For a little while, I snuck along behind them, dancing around at the end of their line to try and provoke a reaction. But they remained immune to my goofy charms, not even turning back to glance at me.
They were so odd, lined up like little ducks, all wearing the funny gray jumpsuits that the Rabbits wore, but in kid sizes. I wondered if their parents would be angry to see them up here, and then I wondered if they had parents. I myself was among a couple of kids in my class at school who had the barcode tattoos of the Gene Labs. Mostly they had things like large blue eyes or pretty smiles. One or two looked perfectly ordinary. Some were cured of diseases that would have killed them as babies. Some, like me, were smarter or faster or stronger than normal kids. But all of us at least had pretend parents, who took care of us and fed us and tucked us in at night.
I imitated their funny little duck-walk, sticking my arms out to the sides and then flailing them as I pretended to fall over. I landed in a puddle, and my impact splashed some mud across the shoes of one of the little girls there.
She stared down at me for a moment, with exotic almond eyes that were pure green, so strange that I instinctively searched her hand for the telltale tats, but she had none. By her height, I guessed she was about four, younger and smaller than me, but her little face was so very serious, so cold, that she looked like an adult.
I shrank back slightly, unwilling to admit that I was afraid of a girl but intimidated nonetheless.
The odd tourmaline eyes remained on me, though the line had begun to move forward. She was the last one, the smallest, and continued to peer at me as if I were some kind of strange bug that she had never seen before. Nervously, I got to my feet, never breaking eye contact, because I was afraid to do it. I felt some kind of spell around us, keeping us together, some kind of spell that her eyes had made. Unable to break free of it, I remained anxiously in place, watching her for some kind of cue.
“Upworlder,” she said, staring at me.
Her voice was very soft; it made me think of a baby doll, delicate and easily broken. I blinked, and realized that she was frightened. She did not understand the surface world, just as I did not understand the underworld. We could call each other Rabbits and Upworlders and Terrorist Scum, but in the end, we were just people staring at each other across a wall, both scared, both children.
I shook my head, still looking at her. Pointing to my chest, I said, “Stephen.”
She blinked. “S-Stephen?”
I nodded, and smiled at her a little.
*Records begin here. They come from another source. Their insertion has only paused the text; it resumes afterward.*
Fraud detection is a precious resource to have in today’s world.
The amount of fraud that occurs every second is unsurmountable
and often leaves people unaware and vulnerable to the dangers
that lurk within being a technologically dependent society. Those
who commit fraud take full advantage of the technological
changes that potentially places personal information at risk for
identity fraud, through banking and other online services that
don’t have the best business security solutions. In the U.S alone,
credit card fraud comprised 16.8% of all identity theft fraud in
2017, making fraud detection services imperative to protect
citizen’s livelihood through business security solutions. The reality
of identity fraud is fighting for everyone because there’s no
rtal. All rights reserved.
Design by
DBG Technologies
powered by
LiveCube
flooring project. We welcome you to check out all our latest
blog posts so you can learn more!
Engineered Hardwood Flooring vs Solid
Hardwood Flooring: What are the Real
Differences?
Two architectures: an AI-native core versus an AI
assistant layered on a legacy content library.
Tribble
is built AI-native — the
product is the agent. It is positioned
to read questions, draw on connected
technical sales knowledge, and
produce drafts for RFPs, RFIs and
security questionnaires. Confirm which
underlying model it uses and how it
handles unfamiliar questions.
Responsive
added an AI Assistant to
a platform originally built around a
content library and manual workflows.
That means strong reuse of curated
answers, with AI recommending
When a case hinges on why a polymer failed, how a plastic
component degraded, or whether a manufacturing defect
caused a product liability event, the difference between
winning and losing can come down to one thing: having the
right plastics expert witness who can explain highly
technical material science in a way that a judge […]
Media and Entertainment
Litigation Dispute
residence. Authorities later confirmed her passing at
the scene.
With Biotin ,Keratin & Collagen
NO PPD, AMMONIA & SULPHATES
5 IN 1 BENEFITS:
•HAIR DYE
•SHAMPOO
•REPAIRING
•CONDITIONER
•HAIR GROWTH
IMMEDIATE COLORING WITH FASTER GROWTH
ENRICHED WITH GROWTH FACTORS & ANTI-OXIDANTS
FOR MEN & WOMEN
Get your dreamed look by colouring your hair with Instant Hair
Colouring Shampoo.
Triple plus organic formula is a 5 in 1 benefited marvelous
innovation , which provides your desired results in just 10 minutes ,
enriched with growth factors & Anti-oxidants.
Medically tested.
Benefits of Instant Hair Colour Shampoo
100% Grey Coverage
She stared at my teeth, which were in that falling-out-and-growing-back process that made my mouth uneven and jagged. “What’s your name?” I asked her.
She shook her head and I frowned. Didn’t she know what a name was?
The line was moving away. She glanced aside sadly, and saw the line, and then she hurried after it, frightened. I watched, in the alleyway, as she scurried along.
Just when she reached her place, at the very end, she turned. I saw her vivid eyes, such a bright spring color that didn’t match my world.
I was six, but I never forgot the cherubic face or the green eyes or the fragile little voice.